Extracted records
· · · · ·

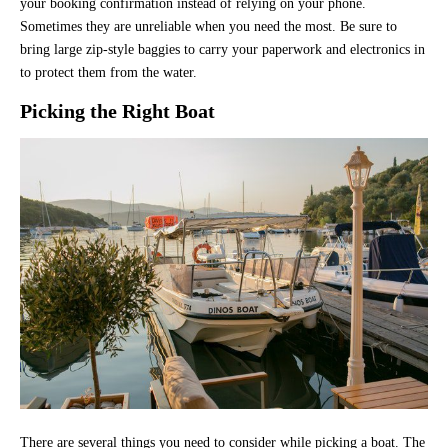
your booking confirmation instead of relying on your phone.
Sometimes they are unreliable when you need the most. Be sure to
bring large zip-style baggies to carry your paperwork and electronics in
to protect them from the water.
Picking the Right Boat
There are several things you need to consider while picking a boat. The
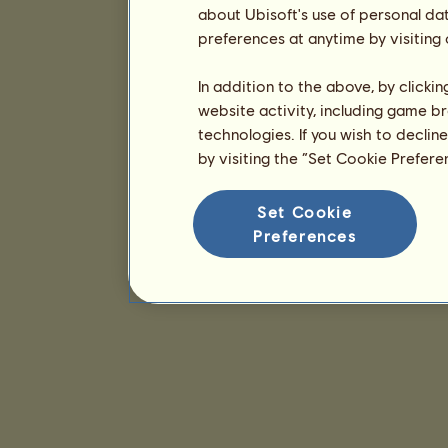
about Ubisoft's use of personal da
preferences at anytime by visiting
In addition to the above, by clicki
website activity, including game br
technologies. If you wish to declin
by visiting the “Set Cookie Prefer
Set Cookie
Preferences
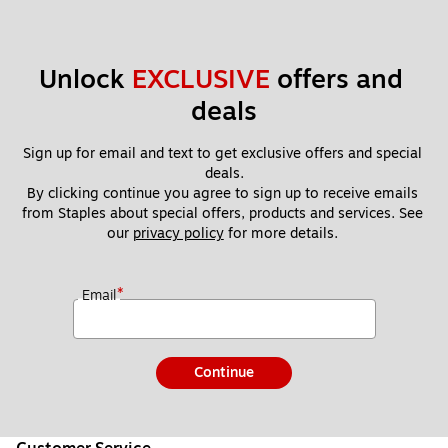
Unlock 
EXCLUSIVE
 offers and 
deals
Sign up for email and text to get exclusive offers and special 
deals.
By clicking continue you agree to sign up to receive emails 
from Staples about special offers, products and services. See 
our 
privacy policy
 for more details. 
*
Email
Continue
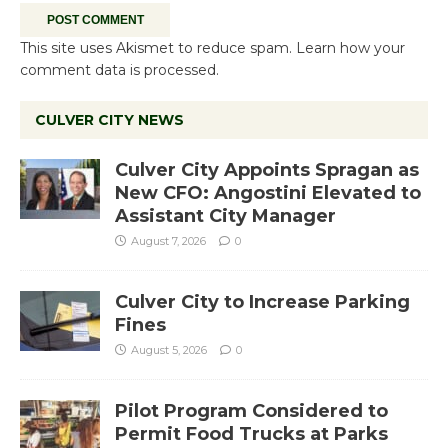
This site uses Akismet to reduce spam.
Learn how your
comment data is processed.
CULVER CITY NEWS
Culver City Appoints Spragan as
New CFO: Angostini Elevated to
Assistant City Manager
August 7, 2026
0
Culver City to Increase Parking
Fines
August 5, 2026
0
Pilot Program Considered to
Permit Food Trucks at Parks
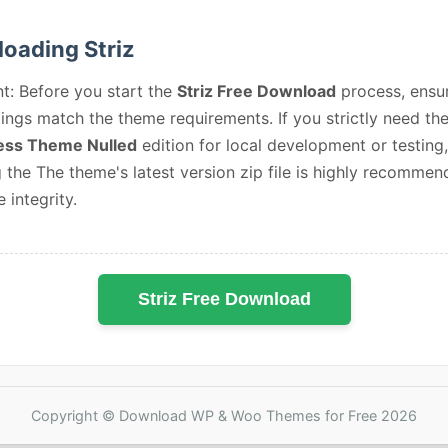
oading Striz
t: Before you start the
Striz Free Download
process, ensu
ings match the theme requirements. If you strictly need th
ss Theme Nulled
edition for local development or testing,
 the The theme's latest version zip file is highly recommen
e integrity.
Striz Free Download
Copyright © Download WP & Woo Themes for Free 2026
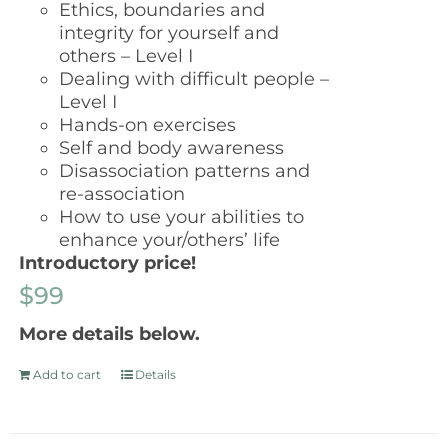
Ethics, boundaries and
integrity for yourself and
others – Level I
Dealing with difficult people –
Level I
Hands-on exercises
Self and body awareness
Disassociation patterns and
re-association
How to use your abilities to
enhance your/others’ life
Introductory price!
$99
More details below.
Add to cart
Details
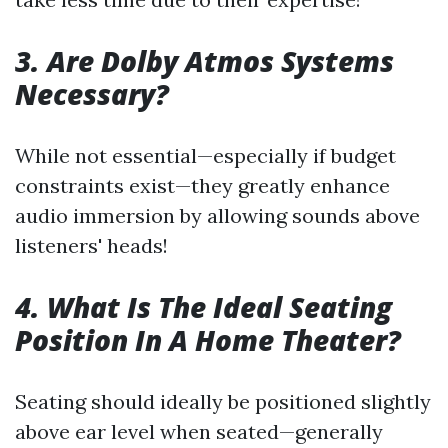
3. Are Dolby Atmos Systems
Necessary?
While not essential—especially if budget
constraints exist—they greatly enhance
audio immersion by allowing sounds above
listeners' heads!
4. What Is The Ideal Seating
Position In A Home Theater?
Seating should ideally be positioned slightly
above ear level when seated—generally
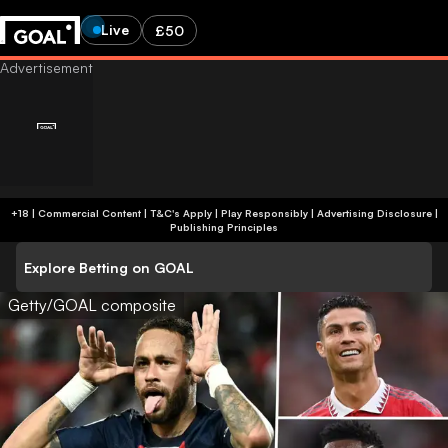
Live
£50
+18 | Commercial Content | T&C's Apply | Play Responsibly
|
Advertising Disclosure
|
Publishing Principles
Explore Betting on GOAL
Getty/GOAL composite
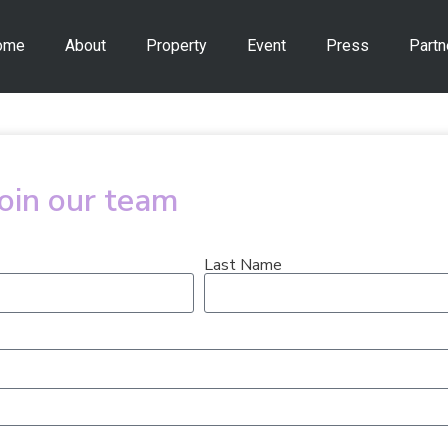
ome
About
Property
Event
Press
Partn
join our team
Last Name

· · · · ·

- **What is being asked**: Copy the data character for character, but drop all pictures from the copy.

- **Answer for the task**:
your booking confirmation instead of relying on your phone.
Sometimes they are unreliable when you need the most. Be sure to
bring large zip-style baggies to carry your paperwork and electronics in
to protect them from the water.
Picking the Right Boat
There are several things you need to consider while picking a boat. The
about Ubisoft's use of personal da
preferences at anytime by visiting
In addition to the above, by clicki
website activity, including game br
technologies. If you wish to declin
by visiting the “Set Cookie Prefer
Set Cookie
Preferences
Unlock 
EXCLUSIVE
 offers and 
deals
Sign up for email and text to get exclusive offers and special 
deals.
By clicking continue you agree to sign up to receive emails 
from Staples about special offers, products and services. See 
our 
privacy policy
 for more details. 
*
Email
Continue
This site uses Akismet to reduce spam.
Learn how your
comment data is processed.
CULVER CITY NEWS
Culver City Appoints Spragan as
New CFO: Angostini Elevated to
Assistant City Manager
August 7, 2026
0
Culver City to Increase Parking
Fines
August 5, 2026
0
Pilot Program Considered to
Permit Food Trucks at Parks
oading Striz
t: Before you start the
Striz Free Download
process, ensu
ings match the theme requirements. If you strictly need th
ss Theme Nulled
edition for local development or testing,
 the The theme's latest version zip file is highly recommen
e integrity.
Striz Free Download
Copyright © Download WP & Woo Themes for Free 2026
Ethics, boundaries and
integrity for yourself and
others – Level I
Dealing with difficult people –
Level I
Hands-on exercises
Self and body awareness
Disassociation patterns and
re-association
How to use your abilities to
enhance your/others’ life
Introductory price!
$99
More details below.
Add to cart
Details
3. Are Dolby Atmos Systems
Necessary?
While not essential—especially if budget
constraints exist—they greatly enhance
audio immersion by allowing sounds above
listeners' heads!
4. What Is The Ideal Seating
Position In A Home Theater?
Seating should ideally be positioned slightly
above ear level when seated—generally
Live
£50
+18 | Commercial Content | T&C's Apply | Play Responsibly
|
Advertising Disclosure
|
Publishing Principles
Explore Betting on GOAL
Getty/GOAL composite
ome
About
Property
Event
Press
Partn
join our team
Last Name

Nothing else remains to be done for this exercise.